BUTT had sexy snapshots of scruffy average dudes rather than the perfectly manicured models often found in gay publications (and porn). The mag only came out quarterly and featured interviews with gay artists and short prose pieces alongside its sexy pictorials

Now, seven years after the final issue of BUTT magazine, British artist Ian Giles explores the magazine’s cultural impact in a 34-minute film called After BUTT. This BUTT magazine documentary is now showing in London’s Chelsea Space.

Dutch publishers Gert Jonkers and Jop van Bennekom started BUTT magazine from a small basement office in Amsterdam because they wanted a more authentic and grittier representation of gay men. After launching the mag, a collection of various publishers, editors and writers came to work for the magazine and its website.

Giles interviewed the contributors (now in their late 40s / early 50s) about why they worked for BUTT magazine, its cultural aims and even criticisms over BUTT‘s lack of queer representation and diversity. He then assembled their responses into a script and had that script recited by 20-something-year-old actors in a group conversation setting. He filmed that and basically made a BUTT magazine documentary.

An image still from ‘After BUTT’

Giles says, “I choose to work with guys in their 20s because I wanted a generational shift. … I wanted to transfer narratives between generations.” Put another way, younger gay men may not remember BUTT magazine.
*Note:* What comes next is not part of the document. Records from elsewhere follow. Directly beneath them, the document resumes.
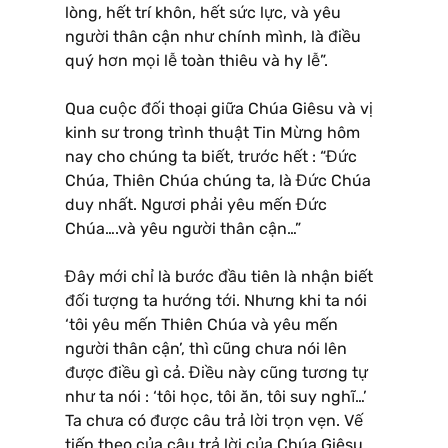
lòng, hết trí khôn, hết sức lực, và yêu
người thân cận như chính mình, là điều
quý hơn mọi lễ toàn thiêu và hy lễ”.
Qua cuộc đối thoại giữa Chúa Giêsu và vị
kinh sư trong trình thuật Tin Mừng hôm
nay cho chúng ta biết, trước hết : “Đức
Chúa, Thiên Chúa chúng ta, là Đức Chúa
duy nhất. Ngươi phải yêu mến Đức
Chúa….và yêu người thân cận…”
Đây mới chỉ là bước đầu tiên là nhận biết
đối tượng ta hướng tới. Nhưng khi ta nói
‘tôi yêu mến Thiên Chúa và yêu mến
người thân cận’, thì cũng chưa nói lên
được điều gì cả. Điều này cũng tương tự
như ta nói : ‘tôi học, tôi ăn, tôi suy nghĩ…’
Ta chưa có được câu trả lời trọn vẹn. Vế
tiếp theo của câu trả lời của Chúa Giêsu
Younger guys discussing the mag might interest younger viewers to consider BUTT and its relevance to modern gay life.

Jonkers and van Bennekom stopped publishing the magazine around 2011 because they felt cultural shifts — like “the spread of Photoshop and hipster culture, “the rise of social media” and “the proliferation of porn on Tumblr” — had helped answer many of the questions the publication originally sought answers to.

A sample pictorial from BUTT magazine

The magazine’s blog remains archived online (though it hasn’t been updated since January 2016) as does the CLUB BUTT section, comprised of profiles of the mag’s international readers.